Sem medos nem complexos, têm reforçado a ideia de que os direitos que exigimos
não são um luxo, nem meros caprichos. São direitos humanos universais, necessários
para viver com dignidade.
“O rastilho
foi aceso e serão cada vez mais as mulheres saharauis a exigir uma legislação
que impeça a discriminação da mulher, que ponha preto no branco os nossos
direitos que hoje permanecem no limbo e que garanta a sua proteção e livre
exercício. As mulheres saharauis nunca fizeram da vitimização uma bandeira de
luta mas muitas estão já cansadas de continuar na prisão dourada de um relato
épico e heróico que já passou à História”.
“Hoje têm
problemas urgentes como a falta de autonomia económica, o casamento precoce
como única saída viável, a dependência da autoridade masculina, a ausência de
uma legislação que regule o direito ao divórcio, a tutela dos filhos, a definição
de maioridade, a idade mínima para contrair matrimónio, a herança, a
continuação de uma educação básica, secundária ou universitária sem pressões para
o abandono escolar, uma legislação e um mecanismo que permita aceder a uma vida
sexual e reprodutiva saudável”.
“Temos
consciência de que a nossa luta não é fácil, como também não o foi nenhuma luta
feminista no mundo. Não nos podemos esquecer que somos parte de um conflito
complexo onde a maioria das mulheres, que sacrificam a sua vida pela
sobrevivência e cuidado das crianças e idosos, nunca ouviram sequer a palavra
feminismo.
“Mas também
sabemos que a nossa sociedade - no exílio, nos territórios ocupados e na
diáspora - está a sofrer uma acelerada e profunda transformação que podemos
aproveitar como uma janela de oportunidade para continuar a avançar para uma
mudança a favor dos nossos direitos, da igualdade e de melhores condições de
vida”.

# Registos extraídos

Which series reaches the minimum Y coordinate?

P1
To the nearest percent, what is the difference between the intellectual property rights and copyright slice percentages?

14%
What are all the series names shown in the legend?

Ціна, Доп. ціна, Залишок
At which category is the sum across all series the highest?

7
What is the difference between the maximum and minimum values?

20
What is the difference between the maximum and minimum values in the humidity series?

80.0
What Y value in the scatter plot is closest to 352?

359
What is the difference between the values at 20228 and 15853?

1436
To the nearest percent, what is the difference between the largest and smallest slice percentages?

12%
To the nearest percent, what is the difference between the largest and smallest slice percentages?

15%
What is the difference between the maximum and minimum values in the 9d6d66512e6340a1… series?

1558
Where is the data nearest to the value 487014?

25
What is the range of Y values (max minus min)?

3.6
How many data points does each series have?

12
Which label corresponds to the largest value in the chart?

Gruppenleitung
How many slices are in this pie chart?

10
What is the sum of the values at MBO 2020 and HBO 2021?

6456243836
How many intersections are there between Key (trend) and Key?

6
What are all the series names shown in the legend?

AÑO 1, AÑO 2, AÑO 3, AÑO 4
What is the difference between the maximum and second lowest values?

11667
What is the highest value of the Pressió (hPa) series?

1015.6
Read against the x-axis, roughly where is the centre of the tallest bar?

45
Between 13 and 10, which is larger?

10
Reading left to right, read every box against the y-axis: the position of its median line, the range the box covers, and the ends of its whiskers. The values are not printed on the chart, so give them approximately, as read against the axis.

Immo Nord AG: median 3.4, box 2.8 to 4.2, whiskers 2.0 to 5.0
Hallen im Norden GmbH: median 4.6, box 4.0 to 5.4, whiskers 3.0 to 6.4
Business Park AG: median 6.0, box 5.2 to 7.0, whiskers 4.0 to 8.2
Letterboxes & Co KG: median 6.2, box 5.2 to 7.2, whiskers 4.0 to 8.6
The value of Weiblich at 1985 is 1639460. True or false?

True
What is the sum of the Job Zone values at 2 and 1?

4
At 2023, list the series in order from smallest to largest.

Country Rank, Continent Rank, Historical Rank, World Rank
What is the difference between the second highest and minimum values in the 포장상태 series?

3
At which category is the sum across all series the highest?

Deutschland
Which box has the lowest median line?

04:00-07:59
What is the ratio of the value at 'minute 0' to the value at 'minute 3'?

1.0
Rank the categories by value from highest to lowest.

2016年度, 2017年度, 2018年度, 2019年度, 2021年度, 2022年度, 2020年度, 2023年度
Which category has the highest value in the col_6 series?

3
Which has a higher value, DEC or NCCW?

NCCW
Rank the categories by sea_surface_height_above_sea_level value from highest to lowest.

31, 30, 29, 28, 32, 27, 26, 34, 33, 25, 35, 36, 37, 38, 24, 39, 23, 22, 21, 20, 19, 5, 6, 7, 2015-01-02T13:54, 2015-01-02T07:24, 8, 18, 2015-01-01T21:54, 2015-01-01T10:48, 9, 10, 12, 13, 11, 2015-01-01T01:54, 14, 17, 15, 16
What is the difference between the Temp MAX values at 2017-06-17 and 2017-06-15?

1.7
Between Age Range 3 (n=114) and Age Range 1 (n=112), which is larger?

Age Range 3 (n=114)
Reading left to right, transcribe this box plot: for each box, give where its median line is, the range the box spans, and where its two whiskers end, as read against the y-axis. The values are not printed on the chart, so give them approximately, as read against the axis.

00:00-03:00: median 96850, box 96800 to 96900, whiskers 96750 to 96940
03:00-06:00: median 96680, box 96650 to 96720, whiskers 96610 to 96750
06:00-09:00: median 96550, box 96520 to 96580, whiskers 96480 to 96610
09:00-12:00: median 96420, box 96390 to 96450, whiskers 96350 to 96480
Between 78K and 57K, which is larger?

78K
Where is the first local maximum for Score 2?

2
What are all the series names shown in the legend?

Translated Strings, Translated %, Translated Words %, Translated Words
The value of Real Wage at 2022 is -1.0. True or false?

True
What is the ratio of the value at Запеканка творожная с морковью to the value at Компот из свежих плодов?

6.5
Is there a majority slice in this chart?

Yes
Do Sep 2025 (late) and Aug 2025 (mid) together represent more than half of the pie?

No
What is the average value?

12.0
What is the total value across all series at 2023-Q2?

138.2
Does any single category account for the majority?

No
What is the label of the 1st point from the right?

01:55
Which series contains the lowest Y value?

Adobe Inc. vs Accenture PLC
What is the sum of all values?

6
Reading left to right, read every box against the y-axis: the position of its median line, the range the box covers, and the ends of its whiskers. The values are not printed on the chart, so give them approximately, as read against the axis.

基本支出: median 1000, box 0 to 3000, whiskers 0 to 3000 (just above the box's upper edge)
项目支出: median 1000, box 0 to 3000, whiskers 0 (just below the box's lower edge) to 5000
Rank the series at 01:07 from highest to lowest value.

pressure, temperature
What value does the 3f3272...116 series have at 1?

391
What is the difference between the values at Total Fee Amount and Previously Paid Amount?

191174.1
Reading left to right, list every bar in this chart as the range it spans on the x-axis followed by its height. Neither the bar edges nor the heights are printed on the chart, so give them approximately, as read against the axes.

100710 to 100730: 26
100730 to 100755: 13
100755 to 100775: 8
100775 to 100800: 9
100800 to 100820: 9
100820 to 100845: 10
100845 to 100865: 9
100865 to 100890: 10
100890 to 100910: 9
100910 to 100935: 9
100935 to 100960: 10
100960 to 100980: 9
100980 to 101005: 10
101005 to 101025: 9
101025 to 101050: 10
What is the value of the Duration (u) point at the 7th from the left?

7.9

# Tarefas a realizar
A. Segundo o texto sobre as mulheres saharauis, que palavra a maioria das mulheres que sacrificam a sua vida pela sobrevivência e cuidado das crianças e idosos nunca ouviu?
B. Indique se cada uma das afirmações seguintes está de acordo com o texto sobre as mulheres saharauis e justifique com as palavras exatas do texto: (i) os direitos exigidos são apresentados como um luxo; (ii) a sociedade saharaui está a passar por uma transformação acelerada e profunda; (iii) as mulheres saharauis fizeram da vitimização uma bandeira de luta.
C. Prossiga o texto sobre as mulheres saharauis a partir do ponto em que termina.
Os registos constituem material à parte, sem ligação ao texto sobre as mulheres saharauis.

# Problemas resolvidos
A. A palavra feminismo.

B.
(i) Não: "os direitos que exigimos não são um luxo, nem meros caprichos".
(ii) Sim: "está a sofrer uma acelerada e profunda transformação".
(iii) Não: "As mulheres saharauis nunca fizeram da vitimização uma bandeira de luta".

C.
“A nossa
luta não deveria perder de vista dois eixos fundamentais. O primeiro é a
educação o mais completa possível para as raparigas, enquanto pilar básico e garantia
da sua capacidade de se apropriarem das suas decisões e das suas vidas, para
alargar o horizonte das suas oportunidades e para desenvolver as suas próprias
ideias. O segundo é manter um firme e irrenunciável compromisso com a paz e a
solução negociada de um conflito político do qual somos as principais vítimas.
“Apoiadas na
Resolução 1325 das Nações Unidas, devemo-nos construir e reconhecer enquanto sujeito
político e exigir a participação direta e ativa, segundo uma perspetiva de
género, em todos os processos de negociação ou em qualquer tipo de iniciativa
pela paz, segurança ou desenvolvimento da região.
“A nossa
luta pela igualdade da mulher é o melhor investimento na construção de uma
sociedade saharaui democrática, moderna e mais justa; que, em definitivo, só
será possível com a plena e ativa integração das suas mulheres em todos os
âmbitos da vida social, económica e política.”